P.J. : Nous resterons vigilants à chacune des étapes :

  • Sélection des collectivités : nous ne surestimons pas notre rôle en ce domaine, puisque c’est la sphère publique qui choisit, nous jugerons donc sur pièce.
  • Déploiement du dispositif expérimental : entre le moment de la sélection des collectivités et le démarrage de l’expérimentation, nous ignorons le temps qui va s’écouler. Il devra être l’occasion d’échanges pour l’ensemble des parties, car il va falloir s’accorder sur la façon dont ce sera fait pour ne pas biaiser les résultats. Ce qui nous protège, ce sont les termes de la loi : une période de trois ans et les autres modalités prévues devraient permettre de dégager des enseignements fiables.

Nos préoccupations majeures tiennent à l’impact économique. Sur nos enseignes bien sûr, mais aussi sur les papetiers, imprimeurs et boîteurs. Également à son corollaire social, car le boitage, pour ne citer que lui, ce sont des emplois locaux dont nous redoutons qu’ils pourraient disparaître.

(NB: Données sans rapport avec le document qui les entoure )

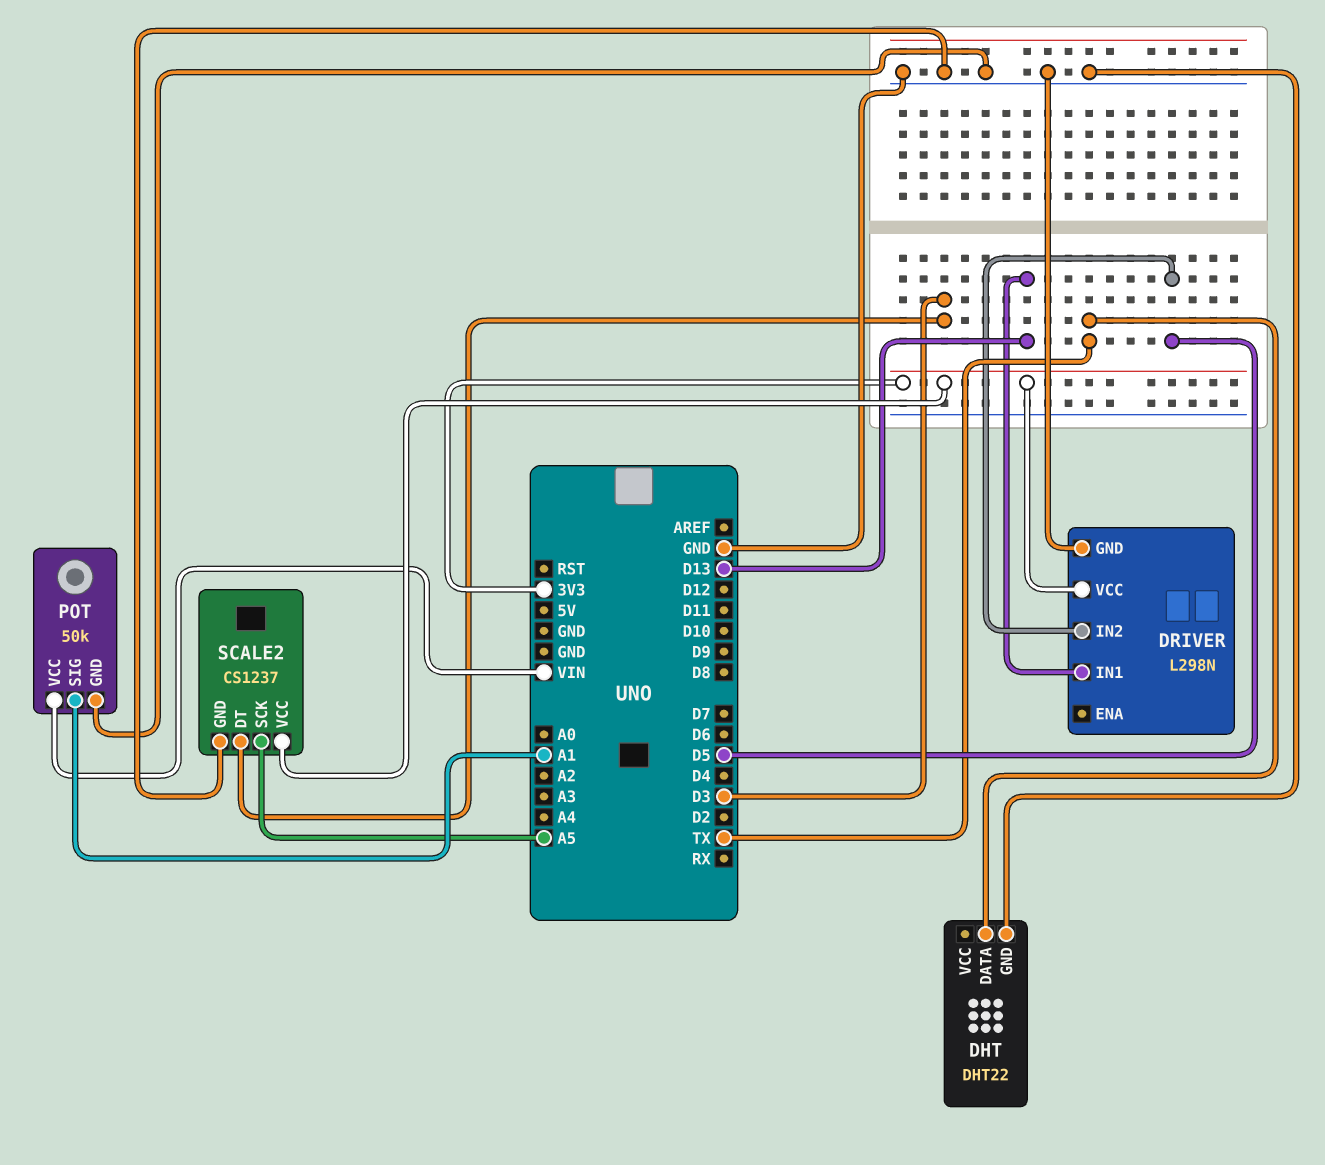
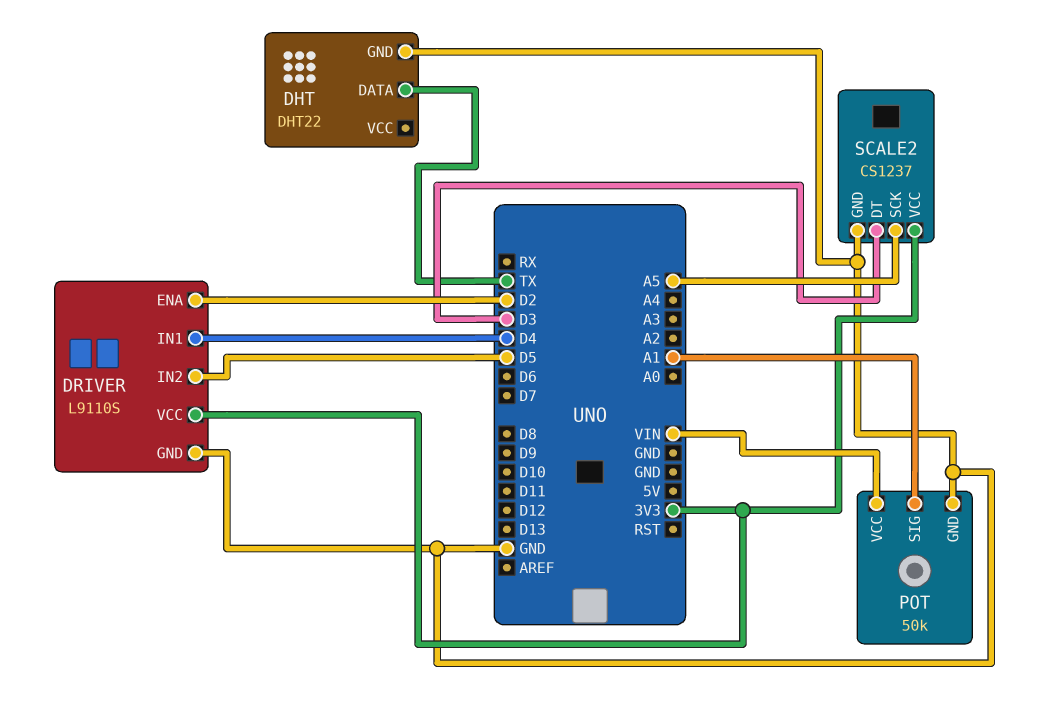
DRIVER: L298N -> L9110S
DRIVER pin ENA: none -> D2
DRIVER pin IN1: D13 -> D4

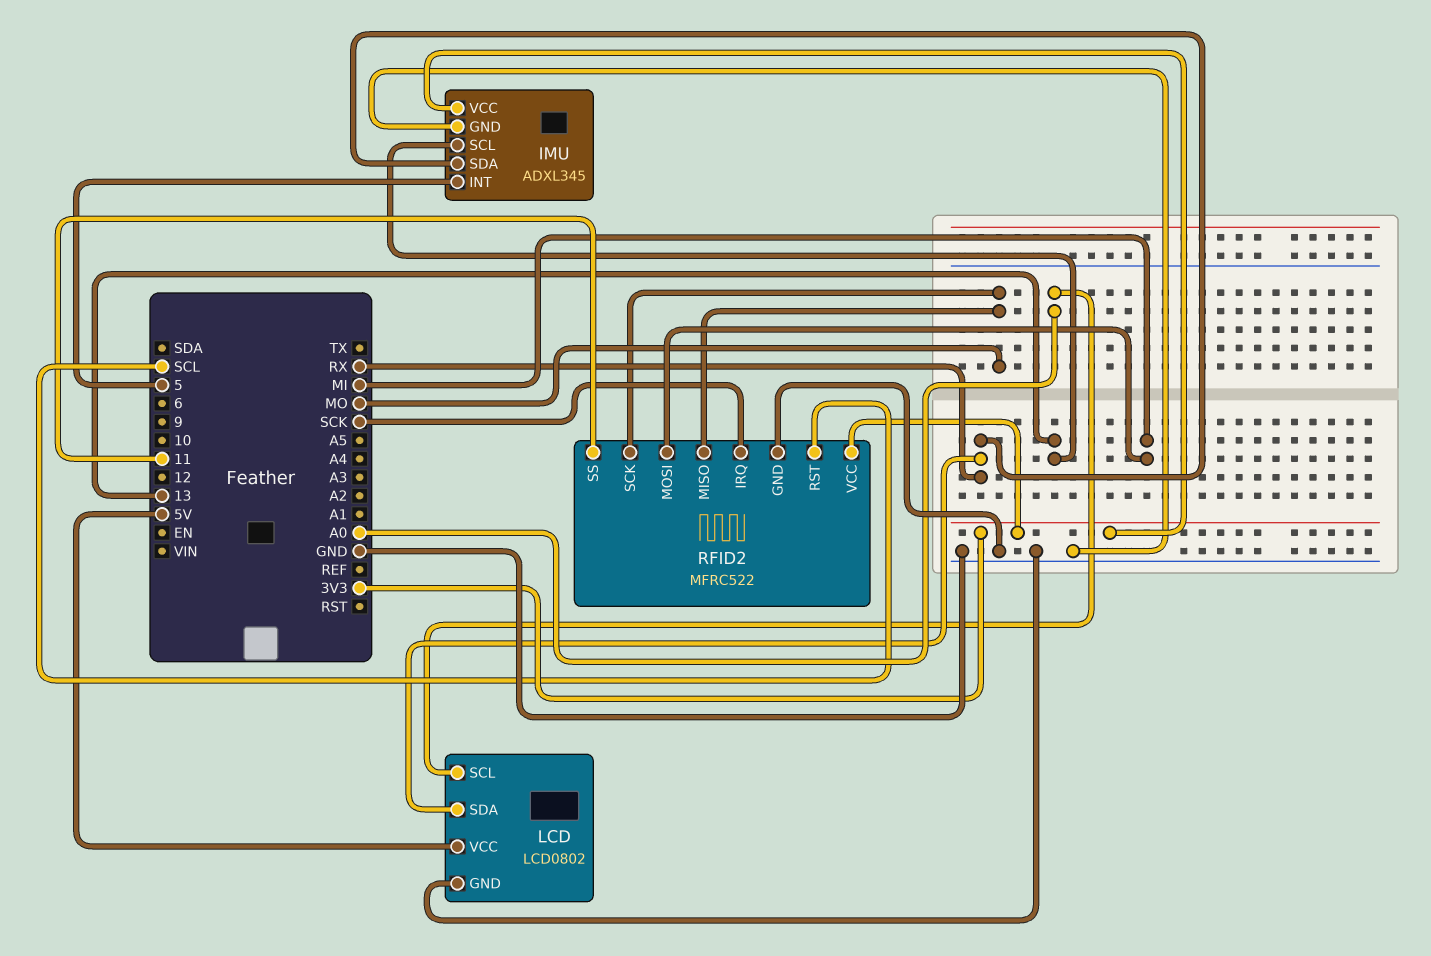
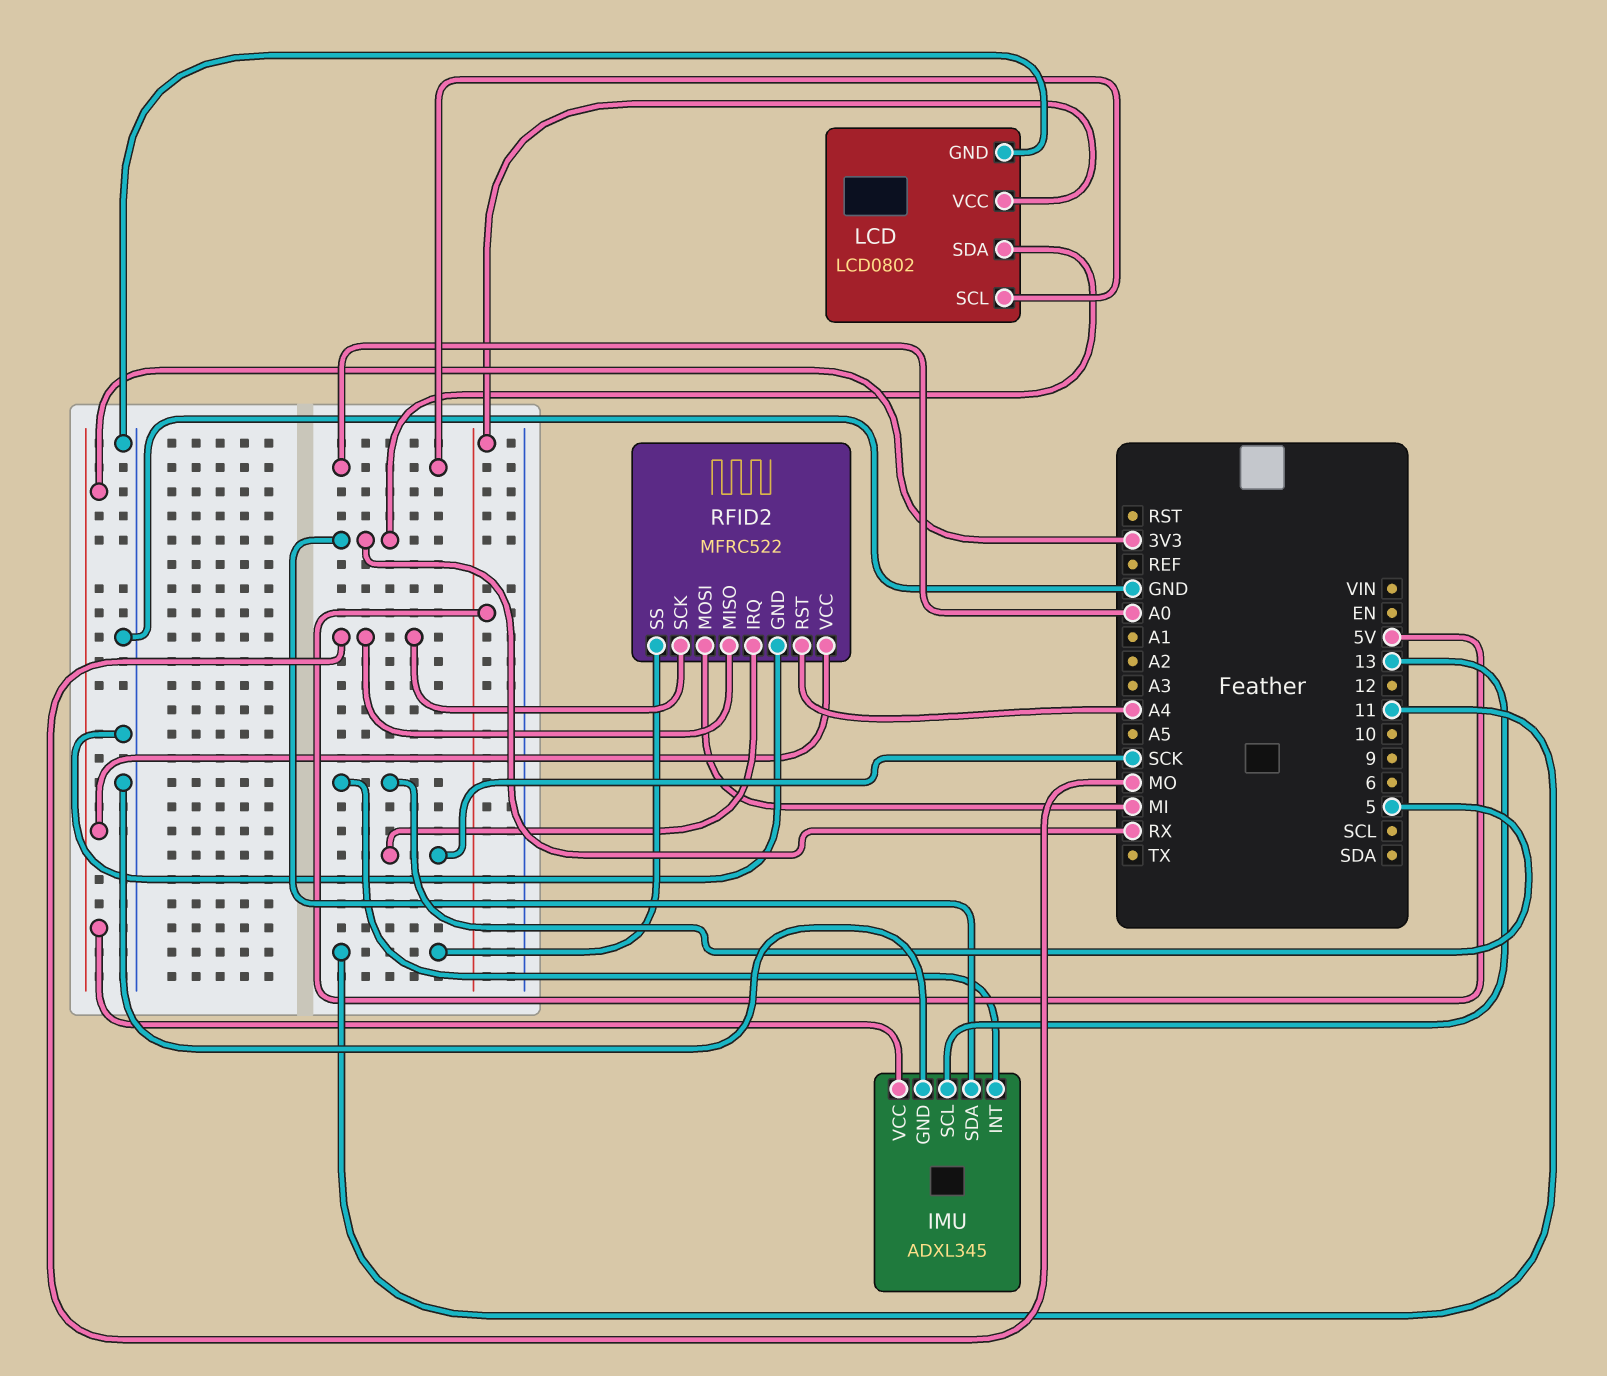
RFID2 pin RST: SCL -> A4

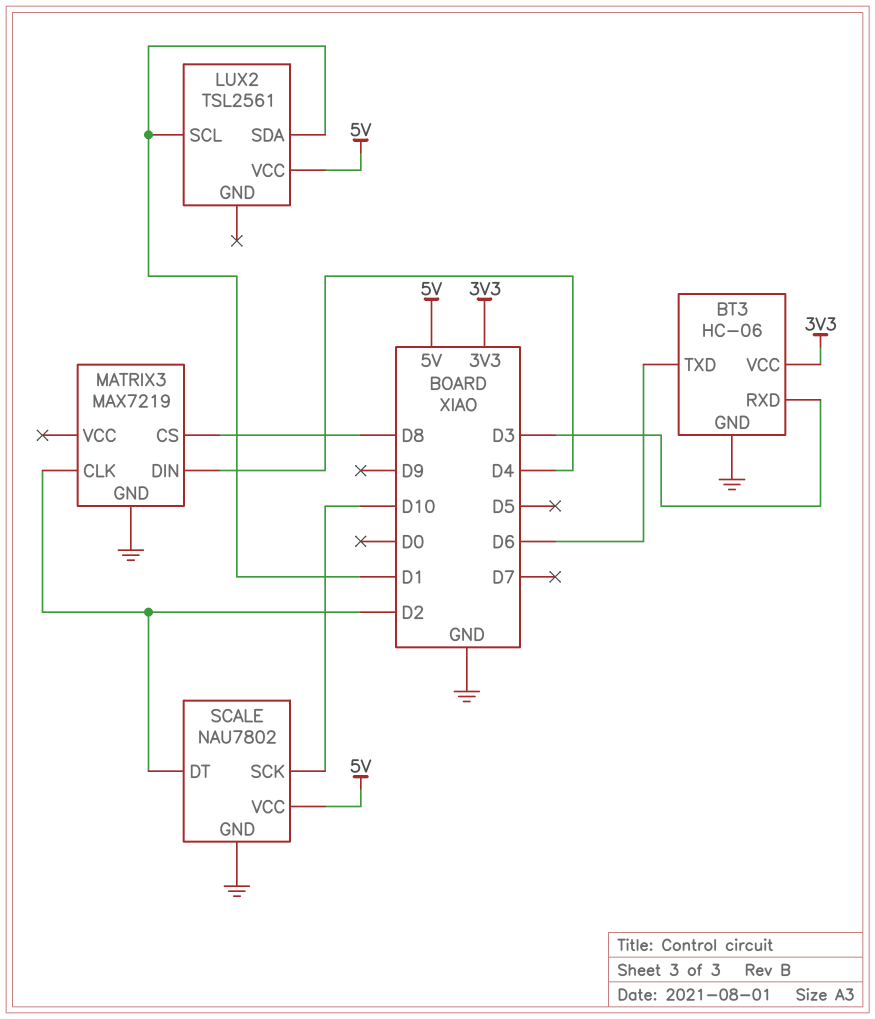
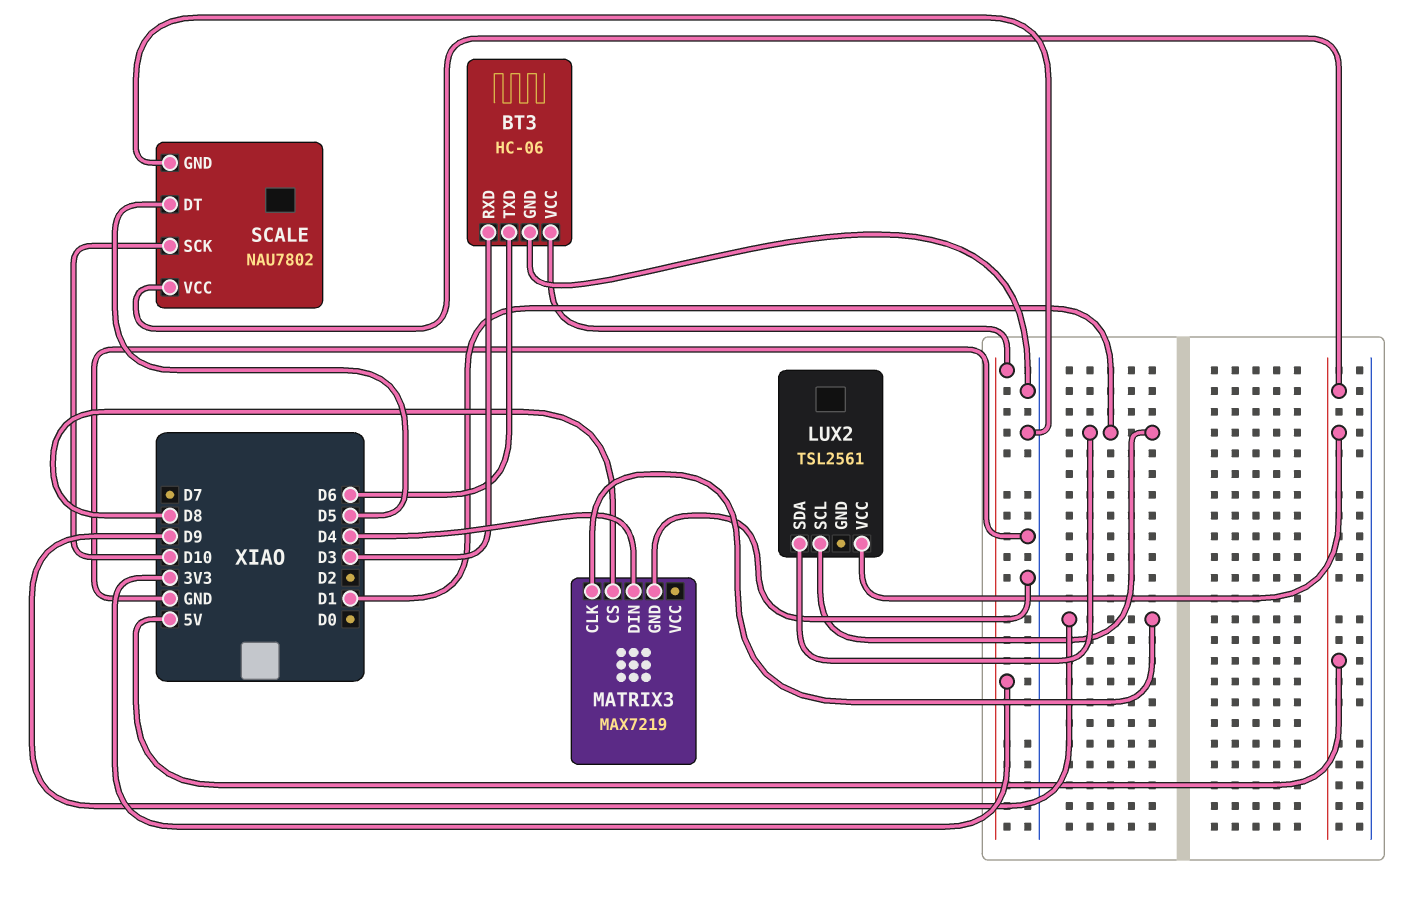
MATRIX3 pin CLK: D2 -> D9
SCALE pin DT: D2 -> D5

G.B. : l’expérimentation du Oui-pub ne signe pas la fin des prospectus papiers, c’est important de le dire. Par exemple, dans le cadre de son expérimentation de l’arrêt de la distribution de catalogues en boites aux lettres pour quatre de ses magasins, Carrefour a précisé qu’il était possible de continuer à les recevoir sur demande. Un des enjeux de cette phase de test, c’est de préciser que les clients peuvent continuer à recevoir du papier. Il faut aussi être vigilant sur l’impact environnemental de la dématérialisation des supports de communication et du numérique.

P.J. : j’ajoute que l’information qui devra être faite auprès des ménages est centrale. Les programmes de fidélité seront utiles pour plus de ciblage et plus de qualification pour des enseignes qui voudraient supprimer le non-adressé.

Le consommateur pourra continuer à recevoir les prospectus s’il applique le Oui-Pub. Il y aura donc de gros efforts de pédagogie à faire sur les villes-test.

Cela signifie que le consommateur restera central ?

P.J. : oui, quand les consommateurs ont été remis au cœur des discussions, ils ont d’ailleurs montré leur attachement au prospectus. Chacun selon ses besoins et ses envies. Et ce sera sans doute encore plus explicite avec le Oui-Pub.

Je crois que cela est très important. In fine, la transition écologique, que tout le monde appelle de ses vœux, se fera avec le consommateur. Pas contre. Et cette expérimentation va dans ce sens. Le débat parlementaire a aussi permis de mettre sur la table le sujet du comparatif numérique vs papier que Giulia mentionnait. Les travaux prévus par la loi à ce sujet seront éclairants.

Comme je vous le disais, nous serons très attentifs. La loi nous semble bonne, mais nous veillerons à ce qu’elle soit respectée pour objectiver les résultats et nous attendons la même chose des autres parties prenantes.